In their July 21 decision the judges noted: “In March 2014, plaintiff, a former attorney in the city’s Law Department, filed a complaint in the trial court against defendants and Willis Edwards III. Plaintiff alleged that the city’s clerk had been on medical leave, following an automobile accident, and the city paid all of the clerk’s medical bills and temporary disability benefits because it was ‘a workers’ compensation matter.’ Plaintiff claimed Warren and Edwards wanted to ‘transition’ the clerk back to work on a full-time basis. The clerk allegedly had obtained a settlement of his lawsuit against a third-party and owed the city about $100,000, which was secured by a workers’ compensation lien.”

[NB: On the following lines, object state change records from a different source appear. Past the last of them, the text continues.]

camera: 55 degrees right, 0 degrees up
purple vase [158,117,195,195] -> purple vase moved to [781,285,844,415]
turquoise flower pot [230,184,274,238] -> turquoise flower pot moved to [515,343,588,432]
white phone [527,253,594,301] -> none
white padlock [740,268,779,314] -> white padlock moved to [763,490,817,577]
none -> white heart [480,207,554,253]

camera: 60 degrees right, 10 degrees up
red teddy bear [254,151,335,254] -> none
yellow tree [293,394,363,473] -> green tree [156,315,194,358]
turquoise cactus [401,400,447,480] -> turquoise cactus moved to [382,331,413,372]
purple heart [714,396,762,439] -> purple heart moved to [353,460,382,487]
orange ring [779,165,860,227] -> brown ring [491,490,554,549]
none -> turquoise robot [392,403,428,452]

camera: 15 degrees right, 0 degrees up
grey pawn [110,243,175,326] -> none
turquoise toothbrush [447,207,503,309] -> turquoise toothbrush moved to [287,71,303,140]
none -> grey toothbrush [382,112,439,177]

According to court documents, McGovern said he’d been fired because Edwards ordered him to release the $100,000 lien on Mitchell’s money, even though it was against the law to do so and, when he didn’t do so, Edwards ordered him to do it again. McGovern did, but made an official note that he only did it because Edwards had ordered him to do so. That notation was important, because it provided CEPA whistleblower legal protection for McGovern.

According to court papers, Edwards was “infuriated” by McGovern’s actions and got Warren to fire the attorney.

“Warren allegedly told him he was being ‘let go’ because the city was making ‘budget cuts.’ On Feb. 5, 2013, plaintiff received a letter stating he was terminated, effective Feb. 1, 2013,” according to court documents.

McGovern sued the city and Warren for wrongful discharge, violation of CEPA and breach of contract and he wanted reinstatement to his former position, compensatory and punitive damages, attorney’s fees and costs, and other relief.

The courts agreed with McGovern and ordered Warren and Orange to rehire him, recoup his salary and benefits, and pay his legal fees for a total of almost $300,000. But the Warren administration appealed the first judgment against them and, on July 21, the NJSC Appellate Division upheld that initial judgment against Warren and the city.